» TEXTO FORNECIDO
Intervenção
de Trump dificilmente influirá na divisão territorial consolidada em sete anos
de conflito.
O conflito da
Síria parece estar a um passo de se transformar em guerra
mundial, haja vista a internacionalização das forças em confronto, mas ainda
não ultrapassou a categoria de contenda regional com múltiplas frentes
abertas.
Depois de
sete anos de guerra civil — meio milhão de mortos, a metade da
população desabrigada pelos combates e dependente da ajuda exterior —, a
intervenção ordenada pelo presidente Donald Trump
para castigar Damasco pelo ataque químico de sábado passado
dificilmente influirá na divisão territorial do país. O presidente Bashar al
Assad controla quase dois terços do território e consolidou sua vitória sobre
os rebeldes, aquartelados no norte e em alguns bolsões restritos do centro e do
sul, graças ao apoio de Rússia, Irã e seus aliados xiitas.

Registros de dados armazenados:

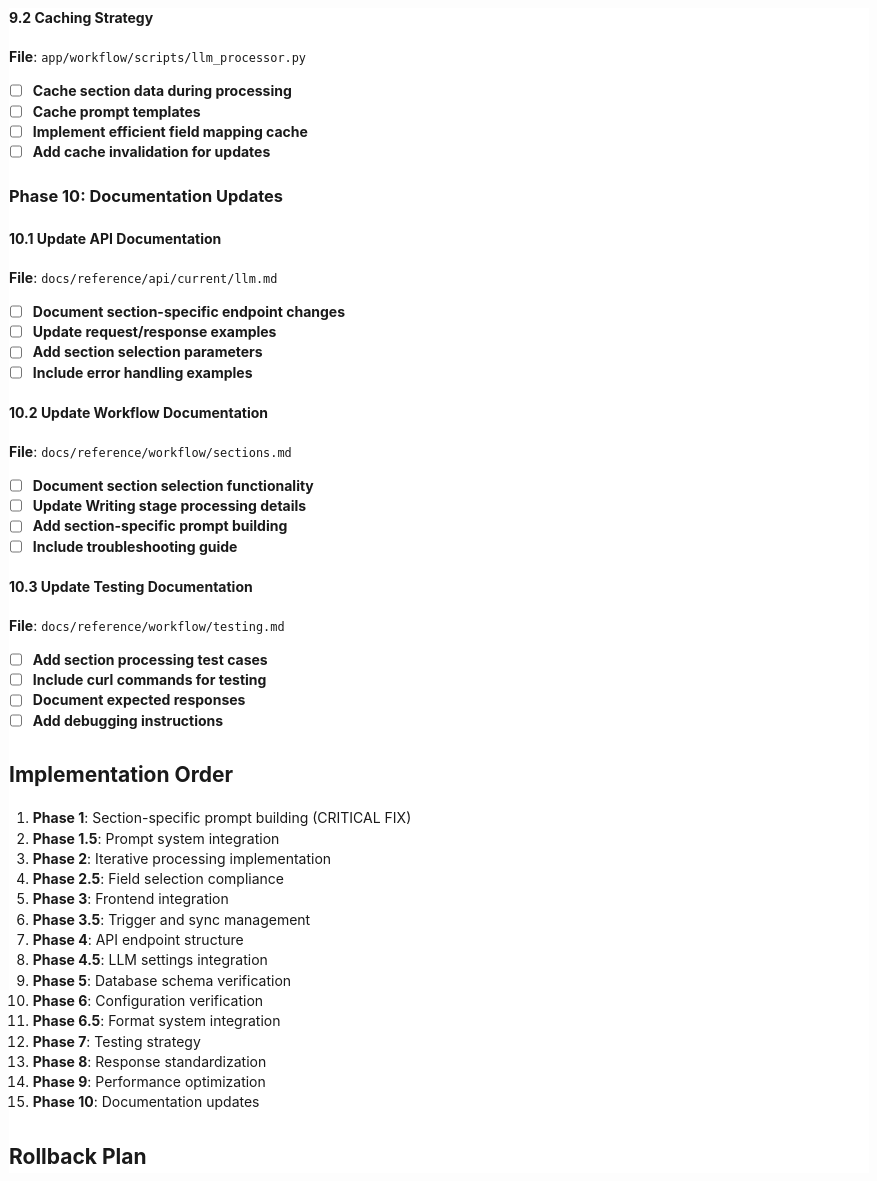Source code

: #### 9.2 Caching Strategy
**File**: `app/workflow/scripts/llm_processor.py`
- [ ] **Cache section data during processing**
- [ ] **Cache prompt templates**
- [ ] **Implement efficient field mapping cache**
- [ ] **Add cache invalidation for updates**

### Phase 10: Documentation Updates

#### 10.1 Update API Documentation
**File**: `docs/reference/api/current/llm.md`
- [ ] **Document section-specific endpoint changes**
- [ ] **Update request/response examples**
- [ ] **Add section selection parameters**
- [ ] **Include error handling examples**

#### 10.2 Update Workflow Documentation
**File**: `docs/reference/workflow/sections.md`
- [ ] **Document section selection functionality**
- [ ] **Update Writing stage processing details**
- [ ] **Add section-specific prompt building**
- [ ] **Include troubleshooting guide**

#### 10.3 Update Testing Documentation
**File**: `docs/reference/workflow/testing.md`
- [ ] **Add section processing test cases**
- [ ] **Include curl commands for testing**
- [ ] **Document expected responses**
- [ ] **Add debugging instructions**

## Implementation Order

1. **Phase 1**: Section-specific prompt building (CRITICAL FIX)
2. **Phase 1.5**: Prompt system integration
3. **Phase 2**: Iterative processing implementation
4. **Phase 2.5**: Field selection compliance
5. **Phase 3**: Frontend integration
6. **Phase 3.5**: Trigger and sync management
7. **Phase 4**: API endpoint structure
8. **Phase 4.5**: LLM settings integration
9. **Phase 5**: Database schema verification
10. **Phase 6**: Configuration verification
11. **Phase 6.5**: Format system integration
12. **Phase 7**: Testing strategy
13. **Phase 8**: Response standardization
14. **Phase 9**: Performance optimization
15. **Phase 10**: Documentation updates

## Rollback Plan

» TAREFAS
**A.** De acordo com o texto sobre a guerra na Síria, por que o conflito parece estar a um passo de virar uma guerra mundial? Explique em uma a três frases.
**B.** Transcreva do texto sobre a guerra na Síria, sem alterar nada, o trecho que começa em "O conflito da" e termina em "seus aliados xiitas.".
**C.** Dê sequência ao texto sobre a guerra na Síria, começando logo depois da última frase dele.

» RESPOSTAS
**A.** Porque as forças em confronto se internacionalizaram. Mesmo assim, o conflito ainda não passou de uma disputa regional com várias frentes abertas.

**B.**
O conflito da
Síria parece estar a um passo de se transformar em guerra
mundial, haja vista a internacionalização das forças em confronto, mas ainda
não ultrapassou a categoria de contenda regional com múltiplas frentes
abertas.
Depois de
sete anos de guerra civil — meio milhão de mortos, a metade da
população desabrigada pelos combates e dependente da ajuda exterior —, a
intervenção ordenada pelo presidente Donald Trump
para castigar Damasco pelo ataque químico de sábado passado
dificilmente influirá na divisão territorial do país. O presidente Bashar al
Assad controla quase dois terços do território e consolidou sua vitória sobre
os rebeldes, aquartelados no norte e em alguns bolsões restritos do centro e do
sul, graças ao apoio de Rússia, Irã e seus aliados xiitas.

**C.**
Os Estados Unidos, que quase deram por
concluída a missão contra o Estado
Islâmico, se dispõem a deixar à própria sorte os aliados curdos que
o ajudaram a enfrentar o EI e que agora dominam outro terço do país. A Turquia
irrompeu em solo sírio para se apoderar de um cordão de segurança na fronteira
que lhe permita manter a influência sobre os insurgentes do norte. Israel e
outros vizinhos observam atentos as mudanças no tabuleiro sírio para reagir em
função de seus interesses. Estas são as posições do front depois da represália
dos EUA, secundada por França e Reino Unido.
Regime sírio
Domina a chamada Síria útil, as
grandes cidades, o litoral e as regiões férteis. Mediante assédios, ofensivas
esmagadoras e “pactos de reconciliação” (rendição em troca de uma evacuação
segura), está se apoderando dos redutos da oposição. A campanha da Guta
Oriental, na periferia da capital, termina exatamente com o recuo dos rebeldes
de Jaish al Islam depois do bombardeio químico denunciado em Duma. Al Assad praticamente
venceu a guerra, mas mantém-se associado e à mercê de seus aliados de Moscou e
Teerã, que o salvaram a três anos de uma derrota iminente.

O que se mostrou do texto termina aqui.